As traffic deaths have increased, pedestrians, cyclists, and drivers in Chicago no longer feel secure crossing streets in their neighborhoods and driving on our city’s arterials and highways. It is time to rebalance transportation infrastructure to account for the changing transit patterns in our city.
● Complete Streets: I helped co-author and shepherd legislation to ensure Complete Streets help Chicago achieve its Vision Zero goal of zero pedestrian-vehicle fatalities and promise to continue expanding the Complete Streets vision across the City of Chicago. Complete Streets are streets designed so that everyone – people walking, taking the CTA bus/train, biking, or driving – can travel safely and comfortably along and across Chicago streets.
● Pedestrian and Slow Streets Infrastructure: I will prioritize pedestrian infrastructure proven to increase visibility and slow vehicular traffic such as street planters, curb bump outs, and raised crosswalks across the city targeting the most dangerous intersections, as well as placing a particular focus on slowing the side streets where families live, work, play and go to school.
● City Wide Speed Limit Reduction: I will work with community groups and the City Council to explore reducing the current 30 MPH speed limit in busy pedestrian and cycling corridors. Lowering the minimum speed limit in Chicago to slow down our streets will make our neighborhoods safer and prevent any more lives being lost in vehicular crashes.
V. Success requires strong partnerships at the State and Federal Level.
Chicago should play a leadership role in Springfield in creating transportation solutions for our city and the connected region. Until we prioritize modernizing our public transit service and infrastructure, we won’t be able to grow and thrive as a city. People need to be able to trust in their choices of transportation, and trust that the city hears their concerns and will work continuously to improve.
● Intergovernmental Funding Approach: I will lead the fight on fundamentally changing the way we finance transit and infrastructure, so that funding is plentiful, stable, and spent equitably in Chicago and NE Illinois. My primary responsibility is to the people of Chicago and my administration will use all available means to fund transportation opportunities from the CTA and Metra to cyclist and pedestrian investments. I believe in a strong public transit system, and I will be in Washington DC and Springfield to support reforms that will guarantee great service and sustainable funding.

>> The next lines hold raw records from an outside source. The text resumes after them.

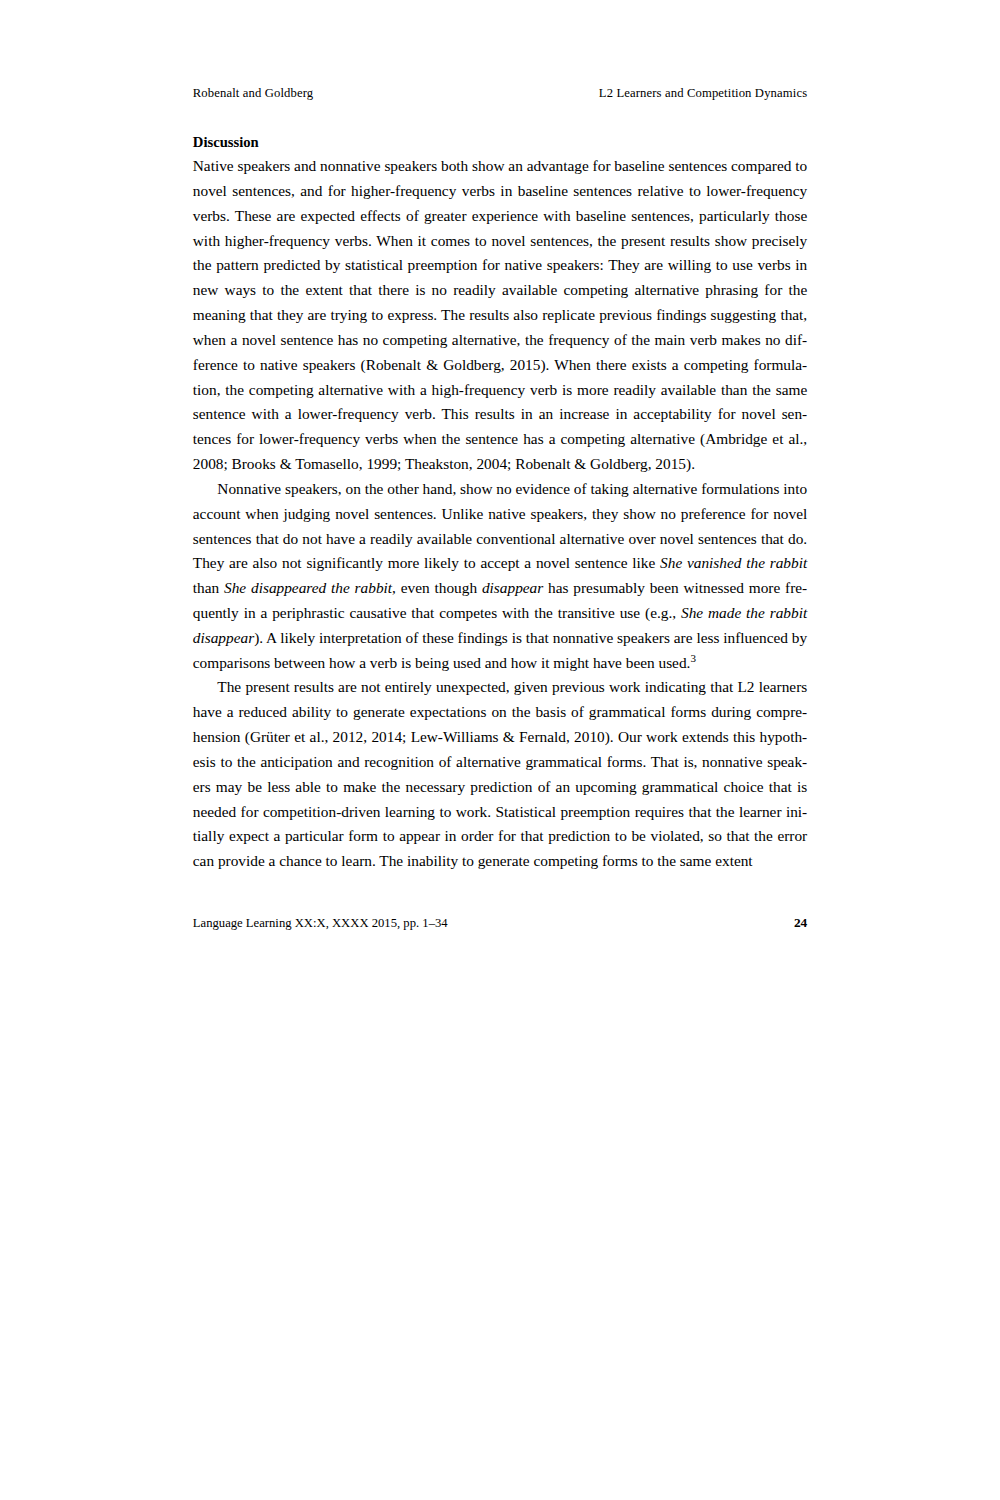Robenalt and Goldberg
L2 Learners and Competition Dynamics
Discussion
Native speakers and nonnative speakers both show an advantage for baseline sentences compared to novel sentences, and for higher-frequency verbs in baseline sentences relative to lower-frequency verbs. These are expected effects of greater experience with baseline sentences, particularly those with higher-frequency verbs. When it comes to novel sentences, the present results show precisely the pattern predicted by statistical preemption for native speakers: They are willing to use verbs in new ways to the extent that there is no readily available competing alternative phrasing for the meaning that they are trying to express. The results also replicate previous findings suggesting that, when a novel sentence has no competing alternative, the frequency of the main verb makes no difference to native speakers (Robenalt & Goldberg, 2015). When there exists a competing formulation, the competing alternative with a high-frequency verb is more readily available than the same sentence with a lower-frequency verb. This results in an increase in acceptability for novel sentences for lower-frequency verbs when the sentence has a competing alternative (Ambridge et al., 2008; Brooks & Tomasello, 1999; Theakston, 2004; Robenalt & Goldberg, 2015).
Nonnative speakers, on the other hand, show no evidence of taking alternative formulations into account when judging novel sentences. Unlike native speakers, they show no preference for novel sentences that do not have a readily available conventional alternative over novel sentences that do. They are also not significantly more likely to accept a novel sentence like She vanished the rabbit than She disappeared the rabbit, even though disappear has presumably been witnessed more frequently in a periphrastic causative that competes with the transitive use (e.g., She made the rabbit disappear). A likely interpretation of these findings is that nonnative speakers are less influenced by comparisons between how a verb is being used and how it might have been used.3
The present results are not entirely unexpected, given previous work indicating that L2 learners have a reduced ability to generate expectations on the basis of grammatical forms during comprehension (Grüter et al., 2012, 2014; Lew-Williams & Fernald, 2010). Our work extends this hypothesis to the anticipation and recognition of alternative grammatical forms. That is, nonnative speakers may be less able to make the necessary prediction of an upcoming grammatical choice that is needed for competition-driven learning to work. Statistical preemption requires that the learner initially expect a particular form to appear in order for that prediction to be violated, so that the error can provide a chance to learn. The inability to generate competing forms to the same extent
Language Learning XX:X, XXXX 2015, pp. 1–34
24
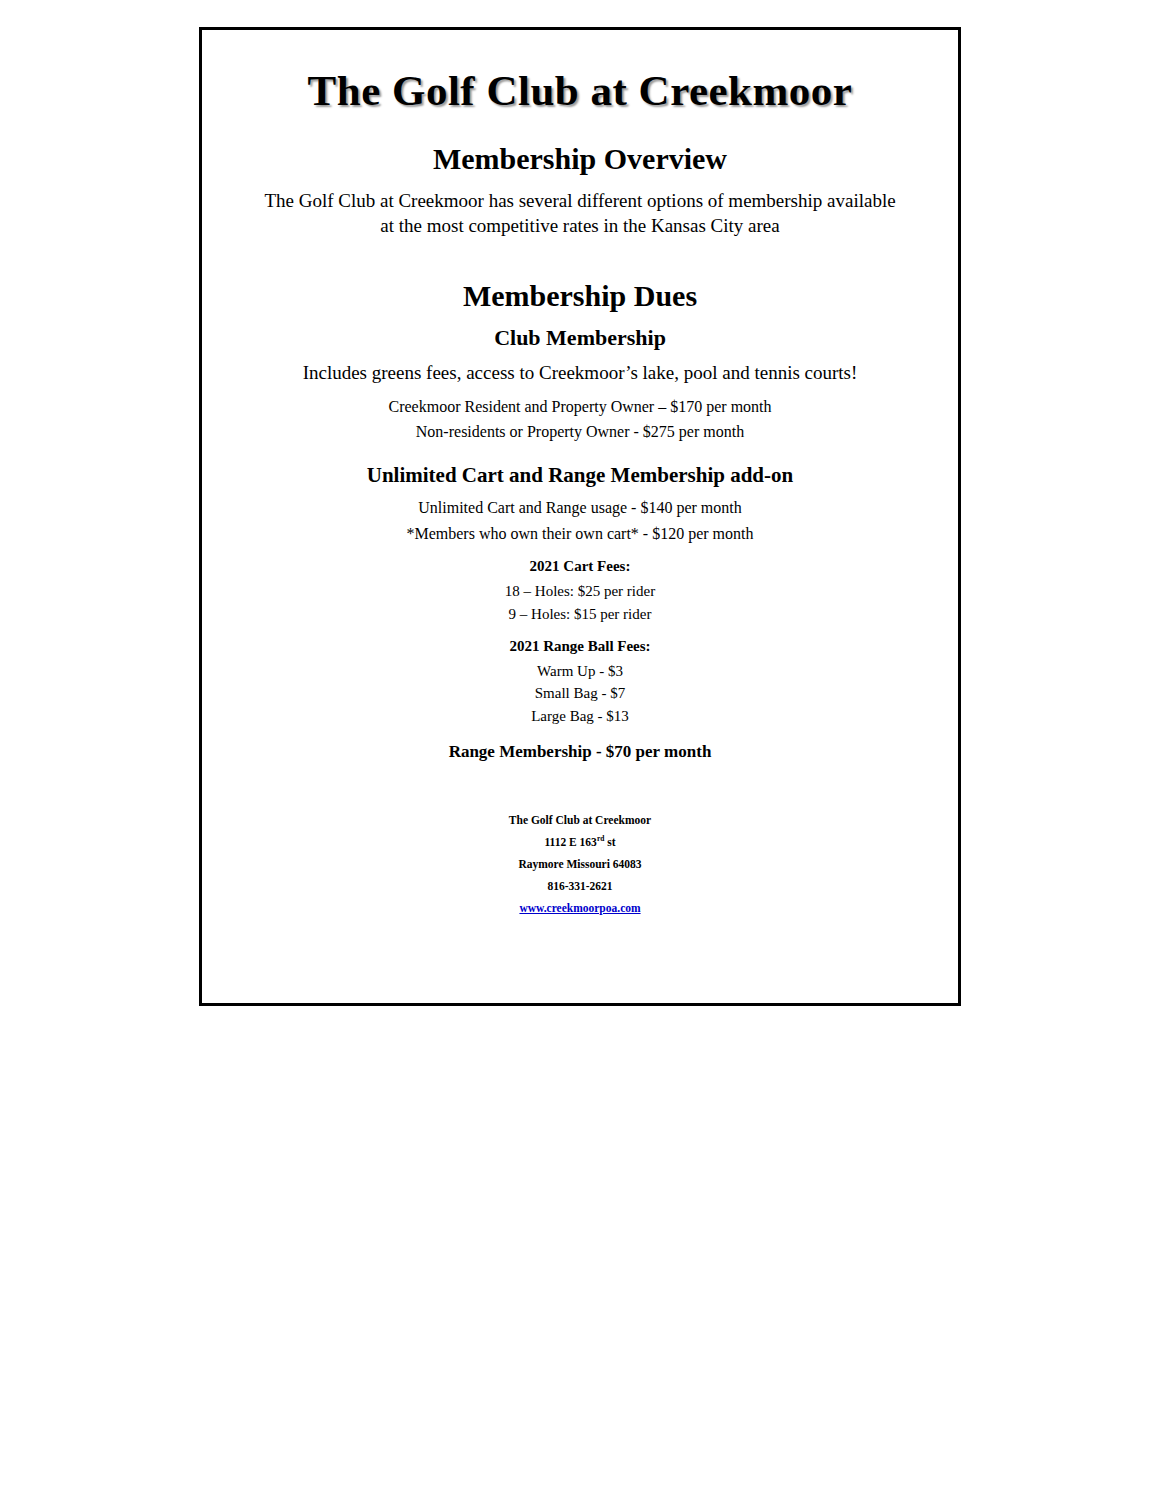The Golf Club at Creekmoor
Membership Overview
The Golf Club at Creekmoor has several different options of membership available at the most competitive rates in the Kansas City area
Membership Dues
Club Membership
Includes greens fees, access to Creekmoor’s lake, pool and tennis courts!
Creekmoor Resident and Property Owner – $170 per month
Non-residents or Property Owner - $275 per month
Unlimited Cart and Range Membership add-on
Unlimited Cart and Range usage - $140 per month
*Members who own their own cart* - $120 per month
2021 Cart Fees:
18 – Holes: $25 per rider
9 – Holes: $15 per rider
2021 Range Ball Fees:
Warm Up - $3
Small Bag - $7
Large Bag - $13
Range Membership - $70 per month
The Golf Club at Creekmoor
1112 E 163rd st
Raymore Missouri 64083
816-331-2621
www.creekmoorpoa.com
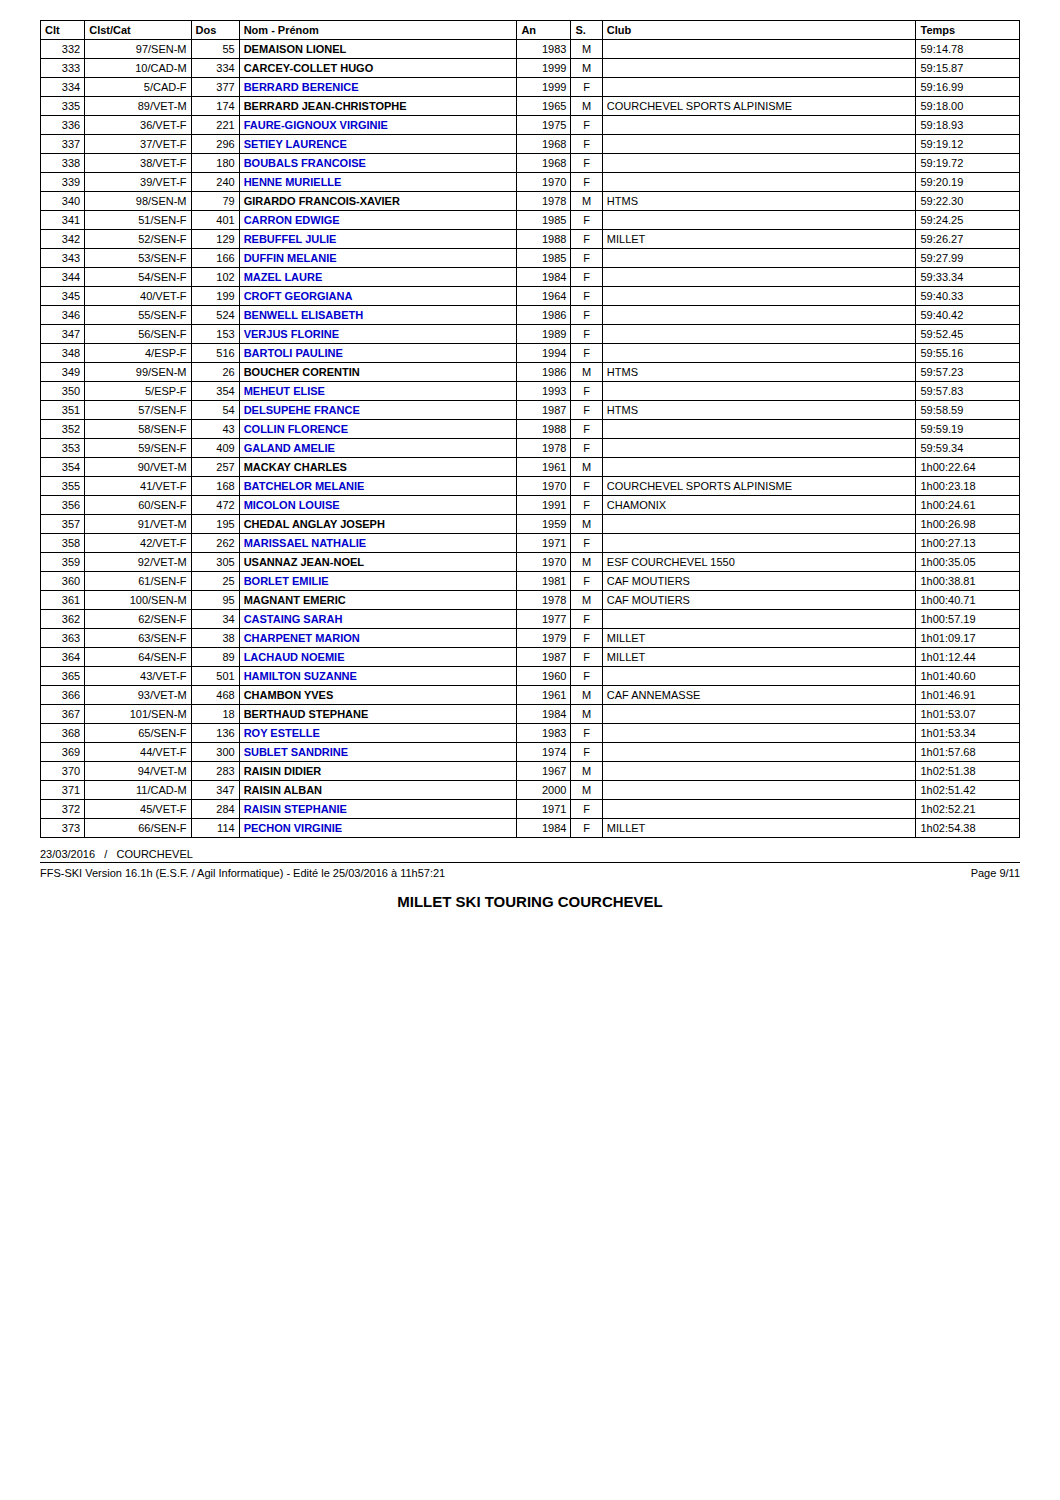| Clt | Clst/Cat | Dos | Nom - Prénom | An | S. | Club | Temps |
| --- | --- | --- | --- | --- | --- | --- | --- |
| 332 | 97/SEN-M | 55 | DEMAISON LIONEL | 1983 | M | | 59:14.78 |
| 333 | 10/CAD-M | 334 | CARCEY-COLLET HUGO | 1999 | M | | 59:15.87 |
| 334 | 5/CAD-F | 377 | BERRARD BERENICE | 1999 | F | | 59:16.99 |
| 335 | 89/VET-M | 174 | BERRARD JEAN-CHRISTOPHE | 1965 | M | COURCHEVEL SPORTS ALPINISME | 59:18.00 |
| 336 | 36/VET-F | 221 | FAURE-GIGNOUX VIRGINIE | 1975 | F | | 59:18.93 |
| 337 | 37/VET-F | 296 | SETIEY LAURENCE | 1968 | F | | 59:19.12 |
| 338 | 38/VET-F | 180 | BOUBALS FRANCOISE | 1968 | F | | 59:19.72 |
| 339 | 39/VET-F | 240 | HENNE MURIELLE | 1970 | F | | 59:20.19 |
| 340 | 98/SEN-M | 79 | GIRARDO FRANCOIS-XAVIER | 1978 | M | HTMS | 59:22.30 |
| 341 | 51/SEN-F | 401 | CARRON EDWIGE | 1985 | F | | 59:24.25 |
| 342 | 52/SEN-F | 129 | REBUFFEL JULIE | 1988 | F | MILLET | 59:26.27 |
| 343 | 53/SEN-F | 166 | DUFFIN MELANIE | 1985 | F | | 59:27.99 |
| 344 | 54/SEN-F | 102 | MAZEL LAURE | 1984 | F | | 59:33.34 |
| 345 | 40/VET-F | 199 | CROFT GEORGIANA | 1964 | F | | 59:40.33 |
| 346 | 55/SEN-F | 524 | BENWELL ELISABETH | 1986 | F | | 59:40.42 |
| 347 | 56/SEN-F | 153 | VERJUS FLORINE | 1989 | F | | 59:52.45 |
| 348 | 4/ESP-F | 516 | BARTOLI PAULINE | 1994 | F | | 59:55.16 |
| 349 | 99/SEN-M | 26 | BOUCHER CORENTIN | 1986 | M | HTMS | 59:57.23 |
| 350 | 5/ESP-F | 354 | MEHEUT ELISE | 1993 | F | | 59:57.83 |
| 351 | 57/SEN-F | 54 | DELSUPEHE FRANCE | 1987 | F | HTMS | 59:58.59 |
| 352 | 58/SEN-F | 43 | COLLIN FLORENCE | 1988 | F | | 59:59.19 |
| 353 | 59/SEN-F | 409 | GALAND AMELIE | 1978 | F | | 59:59.34 |
| 354 | 90/VET-M | 257 | MACKAY CHARLES | 1961 | M | | 1h00:22.64 |
| 355 | 41/VET-F | 168 | BATCHELOR MELANIE | 1970 | F | COURCHEVEL SPORTS ALPINISME | 1h00:23.18 |
| 356 | 60/SEN-F | 472 | MICOLON LOUISE | 1991 | F | CHAMONIX | 1h00:24.61 |
| 357 | 91/VET-M | 195 | CHEDAL ANGLAY JOSEPH | 1959 | M | | 1h00:26.98 |
| 358 | 42/VET-F | 262 | MARISSAEL NATHALIE | 1971 | F | | 1h00:27.13 |
| 359 | 92/VET-M | 305 | USANNAZ JEAN-NOEL | 1970 | M | ESF COURCHEVEL 1550 | 1h00:35.05 |
| 360 | 61/SEN-F | 25 | BORLET EMILIE | 1981 | F | CAF MOUTIERS | 1h00:38.81 |
| 361 | 100/SEN-M | 95 | MAGNANT EMERIC | 1978 | M | CAF MOUTIERS | 1h00:40.71 |
| 362 | 62/SEN-F | 34 | CASTAING SARAH | 1977 | F | | 1h00:57.19 |
| 363 | 63/SEN-F | 38 | CHARPENET MARION | 1979 | F | MILLET | 1h01:09.17 |
| 364 | 64/SEN-F | 89 | LACHAUD NOEMIE | 1987 | F | MILLET | 1h01:12.44 |
| 365 | 43/VET-F | 501 | HAMILTON SUZANNE | 1960 | F | | 1h01:40.60 |
| 366 | 93/VET-M | 468 | CHAMBON YVES | 1961 | M | CAF ANNEMASSE | 1h01:46.91 |
| 367 | 101/SEN-M | 18 | BERTHAUD STEPHANE | 1984 | M | | 1h01:53.07 |
| 368 | 65/SEN-F | 136 | ROY ESTELLE | 1983 | F | | 1h01:53.34 |
| 369 | 44/VET-F | 300 | SUBLET SANDRINE | 1974 | F | | 1h01:57.68 |
| 370 | 94/VET-M | 283 | RAISIN DIDIER | 1967 | M | | 1h02:51.38 |
| 371 | 11/CAD-M | 347 | RAISIN ALBAN | 2000 | M | | 1h02:51.42 |
| 372 | 45/VET-F | 284 | RAISIN STEPHANIE | 1971 | F | | 1h02:52.21 |
| 373 | 66/SEN-F | 114 | PECHON VIRGINIE | 1984 | F | MILLET | 1h02:54.38 |
23/03/2016 / COURCHEVEL
FFS-SKI Version 16.1h (E.S.F. / Agil Informatique) - Edité le 25/03/2016 à 11h57:21 Page 9/11
MILLET SKI TOURING COURCHEVEL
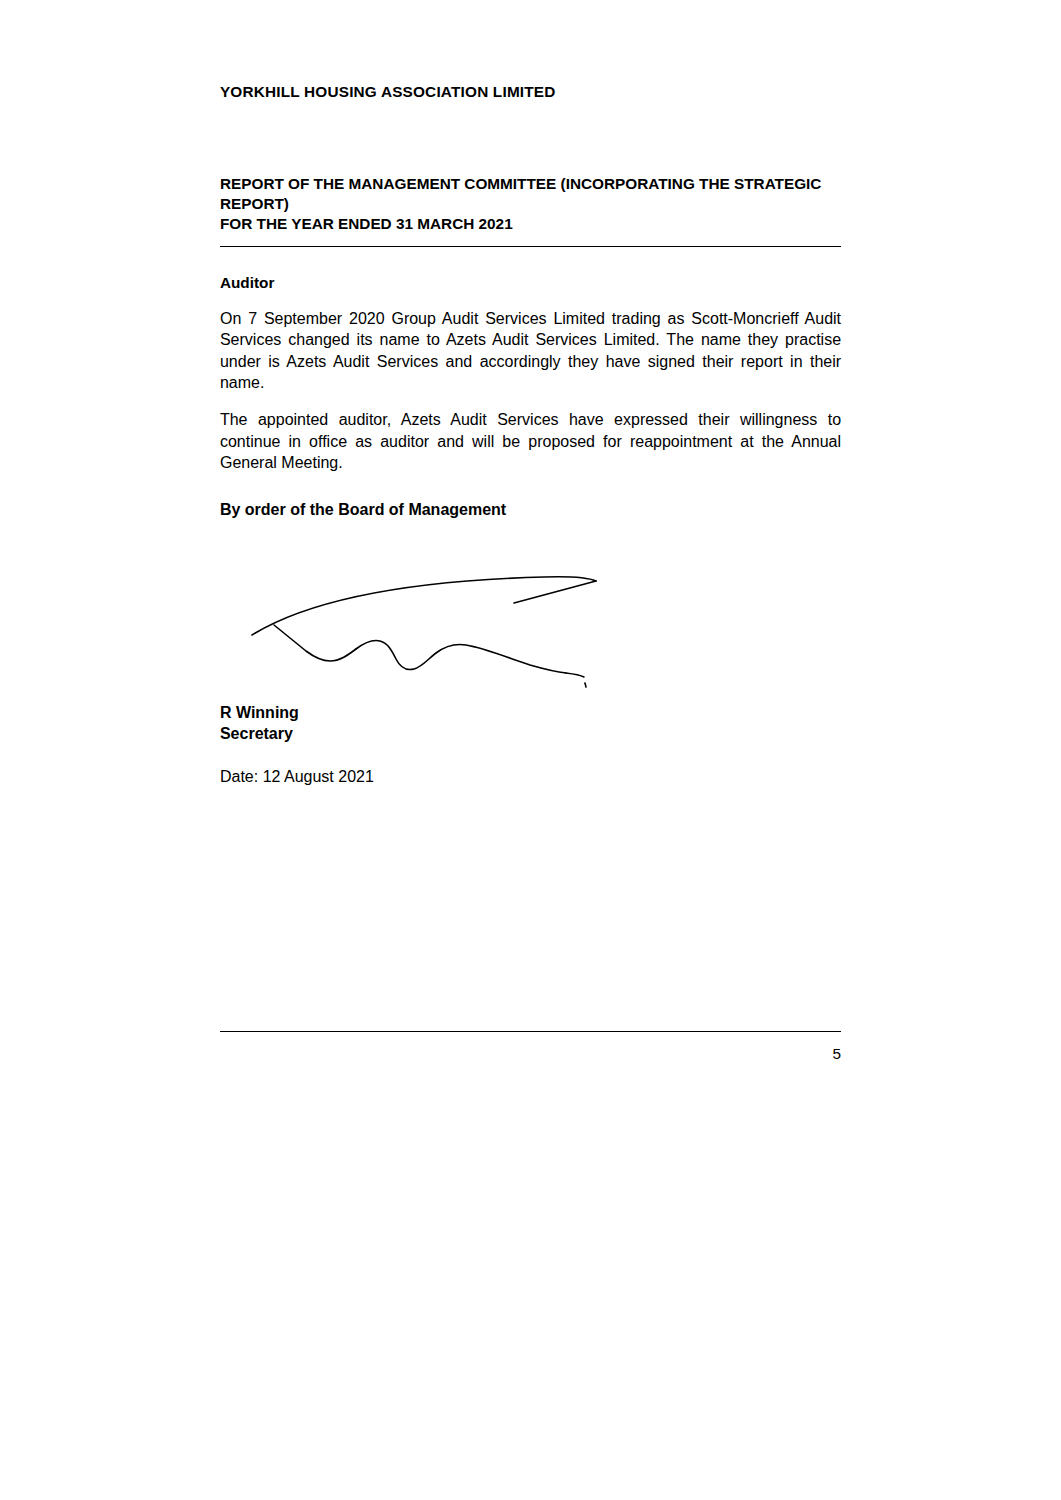YORKHILL HOUSING ASSOCIATION LIMITED
REPORT OF THE MANAGEMENT COMMITTEE (INCORPORATING THE STRATEGIC REPORT)
FOR THE YEAR ENDED 31 MARCH 2021
Auditor
On 7 September 2020 Group Audit Services Limited trading as Scott-Moncrieff Audit Services changed its name to Azets Audit Services Limited. The name they practise under is Azets Audit Services and accordingly they have signed their report in their name.
The appointed auditor, Azets Audit Services have expressed their willingness to continue in office as auditor and will be proposed for reappointment at the Annual General Meeting.
By order of the Board of Management
R Winning
Secretary
Date: 12 August 2021
5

● Intentional City Department Coordination: I will ensure that the city departments of Housing, Planning, and Transportation coordinate their efforts with CTA, Metra and Pace to make transportation a priority in any new corridor streetscape, visioning, or development plans put forth by these departments and ensure departments coordinate to create Transit Oriented Developments and vibrant commercial districts around transit stops.
● Sustainable Transportation: Efficient public transit can help to reduce emissions and restore equity all at the same time. I believe in a strong public transit system, and I will be in Springfield to support reforms that will guarantee great service and sustainable funding. I will look to find ways where Chicago will support the efforts of Illinois toward electric vehicles and implementation of clean energy law, CEJA. – sustainability
● Regional Focus: The city must take an active leadership role in addressing the regional transit ridership and funding challenge recently announced by the RTA and CMAP. Chicago does not exist in isolation from the region, and we need regional solutions. In the next year a new plan and potential reorganization for regional transportation will be negotiated.
● Congestion Pricing: I will consider following the lead of cities like New York that have begun planning on how to implement congestion pricing measures. Congestion pricing would add a toll or fee to drive on Chicago area highways into the city which would help fund Chicago and regional transportation solutions. The revenue would have to be used as a way to encourage folks to travel into the city via public transit like Metra rail or by pace bus.
● Having Workers at the Table: I will commit to having a transit worker serve on the CTA Board.